Not trying to be harsh here, but if you only index 1000 random images and call it a meme search then it's going to suck. So it sucks because you all really didn't think this through. What are we supposed to take away from this? I have no way to evaluate the usefulness of the tech because it isn't capable of doing anything atm.

potamic · 4 years ago

I see. 1000 is probably a bit less to showcase a search concept but this is definitely a very interesting problem.

hotgeart · 4 years ago

I wanted this meme : https://knowyourmeme.com/memes/for-five-minutes

"Shrek 5 minutes"

None of the results is Shrek.

Ok... may be something simpler: "Shrek"

Same...

notcoolbezos · 4 years ago

I tried finding this - https://knowyourmeme.com/memes/who-killed-hannibal

"Eric andre shoot" | "Eric andre kill"...I'm getting the drake meme.

But searching for "Who killed" works.

Also this might just be me but it would be nice if the search bar also worked by pressing "Enter" after a query.

alexcg1 · 4 years ago

That's a restriction in the front-end framework unfortunately :(

Really hoping Streamlit supports that in future.

alexcg1 · 4 years ago

You can see this link.
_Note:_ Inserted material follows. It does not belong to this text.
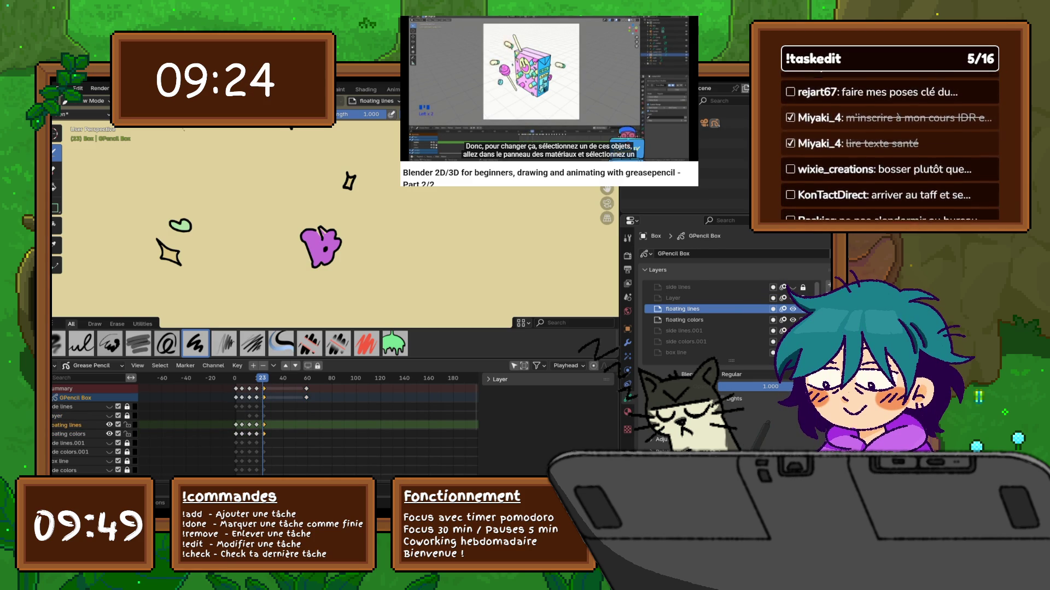
{"action": "key", "text": "Left"}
It explains why the meme search still needs a bit of work: http://examples.jina.ai:8501/?tab=Dude,%20this%20meme%20sear...

alexcg1 · 4 years ago

Likely because: a) Only so many meme types in the full dataset b) We only indexed 1000 memes to build a toy example

Had I known it would blow up I would've indexed more!

neilk · 4 years ago

For text search, this seems to be using trigrams or something? I tried “tired” and got a lot of “fired”, “required”, etc.

not useful for me, since I usually want a meme to match a mood or theme

alexcg1 · 4 years ago

If you search like "animal food" you'll get a lot of memes related to animals and food without specifically mentioning those words (e.g. "dogs" and "eating" in the caption) so it's definitely using a neural net to grok the semantics.

The trigram thing might just be a weird glitch in the pretrained model we're using (sentence-transformers/paraphrase-distilroberta-base-v1)

alexcg1 · 4 years ago

Hmmm...might be a model thing. We'll look into it

collsni · 4 years ago

"limit 200mb per file" that seems excessive, those are some hq memes.

alexcg1 · 4 years ago

Haha, that's the standard upload limit for Streamlit[1] apps. We just slapped together a quick front-end using that framework.

[1] https://www.streamlit.io/

kryptogeist · 4 years ago

Search by text have interesting results. Try "jina.ai".

anigbrowl · 4 years ago

I went from 'well it's OK' to 'I quite like this' to 'it's great!' in about 10 minutes.

Creating a new web account loads the tutorial page, but it's a little confusing at first how to add a node. Also, there are quite a few spelling and grammar errors on that page which will make an unfair negative impression. If you clean those up you will get more conversions.

Examples:

  It's my job to keep your complicated brain neat and tidy and remember **things** for a long time!

  Here's how you can **create** a neat Note Garden.

  2. Structure what you have learned and put **it** in order.
  
  I even take care of your knowledge so that you won't forget **it** for the rest of your life!

  (The road to being a great gardener** was **not easy, but we did it!)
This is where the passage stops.